Venezuela Installs Fingerprint Scanners In Supermarkets To Combat Shortages
Venezuela will begin installing 20,000 digital fingerprint scanners at grocery stores around the country Monday as part of President Nicolás Maduro’s plan to combat widespread shortages of basic goods. Maduro blames hoarding and smuggling for the scarcity of common household goods and foodstuffs, and the fingerprint scanners are an effort to curb such activities.
Maduro originally announced the fingerprint scanning program in August 2014. Since then, the government had been rolling out the program in state-run grocery stores along Venezuela’s border with Colombia, but on Saturday the president said that seven major private grocery chains had agreed to install the scanners as well.

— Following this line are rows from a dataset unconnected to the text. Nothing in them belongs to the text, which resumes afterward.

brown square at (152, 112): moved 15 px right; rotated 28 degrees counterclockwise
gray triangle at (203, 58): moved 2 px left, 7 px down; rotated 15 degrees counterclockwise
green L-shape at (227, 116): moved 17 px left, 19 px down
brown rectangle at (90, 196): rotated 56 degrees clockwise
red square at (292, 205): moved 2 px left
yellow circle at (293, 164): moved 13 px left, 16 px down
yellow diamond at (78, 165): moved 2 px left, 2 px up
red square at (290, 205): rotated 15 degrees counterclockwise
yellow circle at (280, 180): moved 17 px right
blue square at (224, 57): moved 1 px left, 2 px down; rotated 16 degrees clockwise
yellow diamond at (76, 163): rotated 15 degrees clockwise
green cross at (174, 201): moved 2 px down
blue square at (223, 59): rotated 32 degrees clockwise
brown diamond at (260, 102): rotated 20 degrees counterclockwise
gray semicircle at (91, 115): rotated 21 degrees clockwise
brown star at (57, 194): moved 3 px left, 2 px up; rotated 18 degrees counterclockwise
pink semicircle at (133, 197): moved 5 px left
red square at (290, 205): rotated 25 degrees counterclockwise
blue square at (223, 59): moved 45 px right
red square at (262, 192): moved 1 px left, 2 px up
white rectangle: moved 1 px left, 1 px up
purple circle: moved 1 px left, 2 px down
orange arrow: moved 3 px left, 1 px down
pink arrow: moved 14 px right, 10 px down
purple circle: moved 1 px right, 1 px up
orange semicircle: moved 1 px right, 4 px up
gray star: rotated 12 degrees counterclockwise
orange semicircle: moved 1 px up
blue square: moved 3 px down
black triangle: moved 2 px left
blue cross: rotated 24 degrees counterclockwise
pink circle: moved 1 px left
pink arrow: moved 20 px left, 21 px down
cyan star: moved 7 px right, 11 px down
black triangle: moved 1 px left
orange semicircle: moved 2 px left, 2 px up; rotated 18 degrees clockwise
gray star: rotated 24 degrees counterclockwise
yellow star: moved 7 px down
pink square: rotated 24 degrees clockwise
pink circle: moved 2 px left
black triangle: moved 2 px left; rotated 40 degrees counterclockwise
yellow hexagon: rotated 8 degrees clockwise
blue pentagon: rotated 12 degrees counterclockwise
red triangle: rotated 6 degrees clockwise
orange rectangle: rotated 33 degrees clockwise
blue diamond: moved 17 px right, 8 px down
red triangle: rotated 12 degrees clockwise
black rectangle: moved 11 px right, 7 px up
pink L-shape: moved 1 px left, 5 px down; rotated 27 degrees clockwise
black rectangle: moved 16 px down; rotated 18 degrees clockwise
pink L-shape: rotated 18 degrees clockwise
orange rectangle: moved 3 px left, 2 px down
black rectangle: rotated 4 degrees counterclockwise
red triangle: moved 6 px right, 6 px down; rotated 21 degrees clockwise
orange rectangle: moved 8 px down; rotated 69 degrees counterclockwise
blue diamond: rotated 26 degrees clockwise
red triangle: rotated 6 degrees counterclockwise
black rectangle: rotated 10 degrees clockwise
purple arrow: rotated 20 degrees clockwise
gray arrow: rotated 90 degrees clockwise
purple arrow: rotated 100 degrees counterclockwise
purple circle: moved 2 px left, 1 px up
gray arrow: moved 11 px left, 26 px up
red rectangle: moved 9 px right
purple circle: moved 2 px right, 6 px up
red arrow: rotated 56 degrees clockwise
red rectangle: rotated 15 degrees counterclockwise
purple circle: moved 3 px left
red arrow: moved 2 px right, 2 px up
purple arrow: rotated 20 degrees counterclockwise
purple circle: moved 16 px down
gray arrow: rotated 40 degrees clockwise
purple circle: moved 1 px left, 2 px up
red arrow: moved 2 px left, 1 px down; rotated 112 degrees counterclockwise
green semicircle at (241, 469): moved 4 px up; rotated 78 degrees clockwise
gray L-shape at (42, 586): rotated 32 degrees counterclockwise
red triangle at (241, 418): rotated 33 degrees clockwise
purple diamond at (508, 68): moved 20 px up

Shoppers will have a cap on how much of a certain product they can buy, with fingerprints serving as identification to ensure that they don’t exceed their limits. In some cases, customers will only be allowed to grocery shop on certain days of the week, depending on their identification numbers, in order to scale back the notoriously long wait lines at supermarkets.
Goods shortages have been a common facet of Venezuelan life, with basic items such as chicken, milk, flour and toilet paper often disappearing from some supermarket shelves. Maduro has placed blame on hoarders or smugglers who buy items at Venezuela’s controlled prices and sell them at a premium in neighboring Colombia. Earlier this year, the government nationalized a major grocery chain, accusing its owners of hoarding products and purposely creating long wait lines. The move, Maduro said, was part of a larger “economic war” against Venezuela. He’s also accused political opposition leaders as well as the United States of participating in this offensive.
But critics say the stringent price controls and shortages of foreign currency are the root of the problem, as they’ve discouraged both domestic production and imports. Scarcities have become more severe in recent months as Venezuela has suffered from the drop in global crude oil prices, resulting in mounting frustration over hourslong waits in supermarket lines.